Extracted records

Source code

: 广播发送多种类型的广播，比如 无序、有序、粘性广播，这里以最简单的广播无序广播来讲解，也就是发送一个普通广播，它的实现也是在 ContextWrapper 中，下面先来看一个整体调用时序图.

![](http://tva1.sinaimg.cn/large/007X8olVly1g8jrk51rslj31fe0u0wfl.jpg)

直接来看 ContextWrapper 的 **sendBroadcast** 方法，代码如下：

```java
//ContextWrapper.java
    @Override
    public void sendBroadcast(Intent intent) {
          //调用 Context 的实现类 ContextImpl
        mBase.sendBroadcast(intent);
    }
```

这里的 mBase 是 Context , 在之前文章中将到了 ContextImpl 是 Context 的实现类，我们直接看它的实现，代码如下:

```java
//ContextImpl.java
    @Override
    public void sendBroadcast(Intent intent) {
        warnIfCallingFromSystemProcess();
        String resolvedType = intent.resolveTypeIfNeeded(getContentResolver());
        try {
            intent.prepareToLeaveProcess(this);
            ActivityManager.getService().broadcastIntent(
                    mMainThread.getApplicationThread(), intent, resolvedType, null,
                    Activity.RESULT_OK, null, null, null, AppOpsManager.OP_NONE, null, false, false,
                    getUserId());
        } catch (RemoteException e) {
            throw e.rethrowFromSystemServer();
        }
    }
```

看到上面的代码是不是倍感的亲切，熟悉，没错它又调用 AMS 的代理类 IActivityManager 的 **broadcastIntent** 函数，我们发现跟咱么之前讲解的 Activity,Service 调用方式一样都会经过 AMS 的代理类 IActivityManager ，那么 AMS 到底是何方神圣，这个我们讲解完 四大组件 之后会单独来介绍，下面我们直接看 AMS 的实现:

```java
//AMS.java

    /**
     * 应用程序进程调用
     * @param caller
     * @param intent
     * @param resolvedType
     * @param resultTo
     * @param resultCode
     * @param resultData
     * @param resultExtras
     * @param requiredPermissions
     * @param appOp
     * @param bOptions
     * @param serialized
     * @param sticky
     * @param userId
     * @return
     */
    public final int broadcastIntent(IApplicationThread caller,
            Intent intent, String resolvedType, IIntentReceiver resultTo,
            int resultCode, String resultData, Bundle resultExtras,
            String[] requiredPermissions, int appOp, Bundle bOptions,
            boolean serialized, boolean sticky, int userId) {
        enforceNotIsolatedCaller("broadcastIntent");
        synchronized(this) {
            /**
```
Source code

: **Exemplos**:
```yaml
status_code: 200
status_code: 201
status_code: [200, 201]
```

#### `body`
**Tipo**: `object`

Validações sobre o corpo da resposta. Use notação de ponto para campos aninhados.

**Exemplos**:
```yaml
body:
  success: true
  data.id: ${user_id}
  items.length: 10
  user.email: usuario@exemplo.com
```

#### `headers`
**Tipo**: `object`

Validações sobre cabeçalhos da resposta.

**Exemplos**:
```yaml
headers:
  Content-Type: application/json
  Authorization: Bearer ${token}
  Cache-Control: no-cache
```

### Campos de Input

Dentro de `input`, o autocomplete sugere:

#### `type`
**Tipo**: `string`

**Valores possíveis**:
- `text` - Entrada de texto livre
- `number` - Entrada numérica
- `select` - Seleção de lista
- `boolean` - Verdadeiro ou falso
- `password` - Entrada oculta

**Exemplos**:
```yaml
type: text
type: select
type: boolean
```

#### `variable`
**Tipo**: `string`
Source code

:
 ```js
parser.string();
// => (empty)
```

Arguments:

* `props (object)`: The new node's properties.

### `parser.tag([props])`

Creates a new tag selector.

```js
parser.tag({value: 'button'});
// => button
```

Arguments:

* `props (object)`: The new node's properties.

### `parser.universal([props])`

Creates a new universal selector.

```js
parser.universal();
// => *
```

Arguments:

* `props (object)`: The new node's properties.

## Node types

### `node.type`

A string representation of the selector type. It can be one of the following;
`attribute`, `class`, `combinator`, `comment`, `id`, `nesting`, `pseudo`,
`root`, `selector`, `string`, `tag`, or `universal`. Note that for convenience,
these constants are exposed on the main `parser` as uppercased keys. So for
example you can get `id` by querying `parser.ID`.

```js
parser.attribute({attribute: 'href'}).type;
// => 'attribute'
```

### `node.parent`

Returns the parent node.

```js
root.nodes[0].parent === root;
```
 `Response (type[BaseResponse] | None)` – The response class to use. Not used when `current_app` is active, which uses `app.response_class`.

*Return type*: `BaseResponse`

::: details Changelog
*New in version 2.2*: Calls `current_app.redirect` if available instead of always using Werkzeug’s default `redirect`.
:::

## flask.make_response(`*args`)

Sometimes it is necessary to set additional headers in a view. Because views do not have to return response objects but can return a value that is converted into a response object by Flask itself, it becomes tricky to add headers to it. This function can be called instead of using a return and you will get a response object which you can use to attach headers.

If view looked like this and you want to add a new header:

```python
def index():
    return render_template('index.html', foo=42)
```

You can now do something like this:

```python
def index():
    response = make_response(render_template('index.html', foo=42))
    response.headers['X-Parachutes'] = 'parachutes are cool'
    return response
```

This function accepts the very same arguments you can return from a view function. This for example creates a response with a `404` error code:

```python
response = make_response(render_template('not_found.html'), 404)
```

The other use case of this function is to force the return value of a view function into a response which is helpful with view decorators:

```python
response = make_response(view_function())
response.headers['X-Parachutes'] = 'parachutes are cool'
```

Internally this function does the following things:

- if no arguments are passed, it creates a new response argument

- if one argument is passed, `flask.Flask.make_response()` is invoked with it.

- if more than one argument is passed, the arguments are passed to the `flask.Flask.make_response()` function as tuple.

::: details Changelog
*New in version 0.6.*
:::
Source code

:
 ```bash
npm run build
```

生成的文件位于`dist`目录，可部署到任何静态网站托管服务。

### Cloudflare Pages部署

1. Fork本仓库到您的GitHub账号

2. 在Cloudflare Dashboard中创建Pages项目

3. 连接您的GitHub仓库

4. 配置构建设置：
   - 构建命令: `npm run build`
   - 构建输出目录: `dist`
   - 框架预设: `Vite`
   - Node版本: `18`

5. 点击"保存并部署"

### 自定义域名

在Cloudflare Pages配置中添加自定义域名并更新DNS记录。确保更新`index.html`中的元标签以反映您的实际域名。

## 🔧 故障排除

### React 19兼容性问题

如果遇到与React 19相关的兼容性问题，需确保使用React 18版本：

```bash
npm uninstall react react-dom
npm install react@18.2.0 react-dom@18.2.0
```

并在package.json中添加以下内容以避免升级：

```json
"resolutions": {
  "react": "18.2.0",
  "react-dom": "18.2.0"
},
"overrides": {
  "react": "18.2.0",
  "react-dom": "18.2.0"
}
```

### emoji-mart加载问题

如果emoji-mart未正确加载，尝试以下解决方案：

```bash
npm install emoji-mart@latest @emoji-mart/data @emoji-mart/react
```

WHAT IS NEEDED
Your response should be each line that includes the word "using", copied from the records.

EXERCISE RESULT
*New in version 2.2*: Calls `current_app.redirect` if available instead of always using Werkzeug’s default `redirect`.
Sometimes it is necessary to set additional headers in a view. Because views do not have to return response objects but can return a value that is converted into a response object by Flask itself, it becomes tricky to add headers to it. This function can be called instead of using a return and you will get a response object which you can use to attach headers.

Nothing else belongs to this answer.